# Wrightsville Beach Parking



## Bosco (Jan 2, 2017)

Does anyone know where a person can park while fishing at Wrightsville Beach without having to take out a second mortgage?


----------



## NC KingFisher (Nov 20, 2011)

No where man, damn money racket. Sometimes at the church near the pier, fishing has been so bad if I had to pay I wouldn't come.


----------



## DaBig2na (Aug 7, 2011)

Shhhhhh ... Dont tell anyone.......I'm told if you have a valid handicap placard you park for Free... Some of the guys who fish down south on Johnny Mercers, were on JP last weekend and we were chatting about the expensiveness of fishing that pier.

Might be worth looking into if you have one. Call Wrightsville PD for verification.....Some of you senior seniors may very well need them... I'm told that you park free in Any Spot, not just HC spots. I trust but yet verify


----------



## NC KingFisher (Nov 20, 2011)

It would probably have been beat to PM the guy that instead of posting it..........Mercer's really isn't worth fishing until fall


----------



## Bosco (Jan 2, 2017)

I read that Wrightsville Beach Town collected over $3,000,000.00 last year in parking fees and traffic citations, quite the racket. They seem to like parking meters and radar.


----------



## NC KingFisher (Nov 20, 2011)

Parking is 18 a day, ticket is 65 now. They keep increasing it, to park downtown Wilmington is a nightmare to. To go to courthouse, you either pay or walk half a mile. As long as everyone bends to the parking, it will continue. They dumped all the sand on the beach and yet it's all washing out. Place is going to hell in a hand basket fast


----------



## DaBig2na (Aug 7, 2011)

It went up since last year, Wasn't it $15 per day?

I used to park at the Police Station just to make a couple laps around "The Loop" it was free to park there early in the morning 

Not anymore..


----------



## NC KingFisher (Nov 20, 2011)

It went up and it now runs later, tickets went up $30


----------



## pmcdaniel (Nov 13, 2013)

· · · · · · ·

* Problem to solve: Print the stretch of the Wrightsville Beach parking thread from "# Wrightsville Beach" through "a second mortgage?" word for word. You can leave the lines after this note aside, since nothing here depends on them.

* Supplied material:
· · · · · · ·

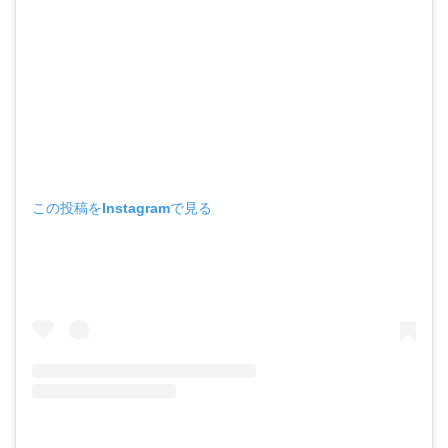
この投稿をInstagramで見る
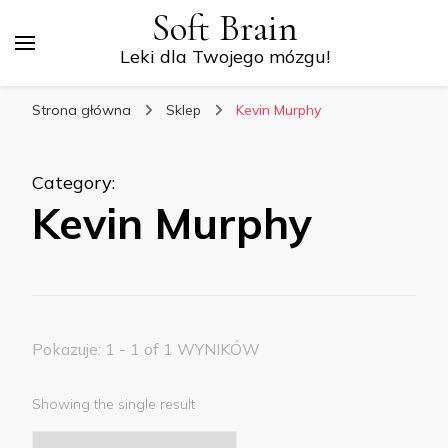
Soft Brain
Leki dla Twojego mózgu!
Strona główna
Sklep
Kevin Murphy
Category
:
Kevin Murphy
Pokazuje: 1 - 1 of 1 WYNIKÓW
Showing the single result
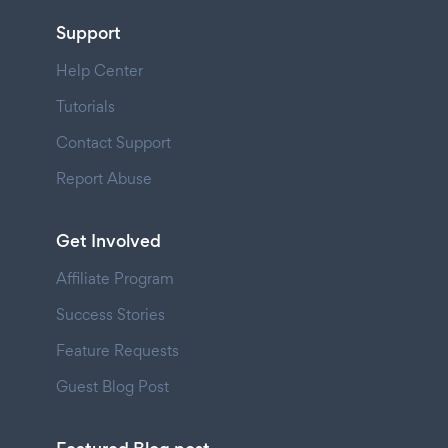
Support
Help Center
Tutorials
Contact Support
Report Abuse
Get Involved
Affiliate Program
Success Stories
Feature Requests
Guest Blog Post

· · · · · · ·

* Solution to this task:
# Wrightsville Beach Parking



## Bosco (Jan 2, 2017)

Does anyone know where a person can park while fishing at Wrightsville Beach without having to take out a second mortgage?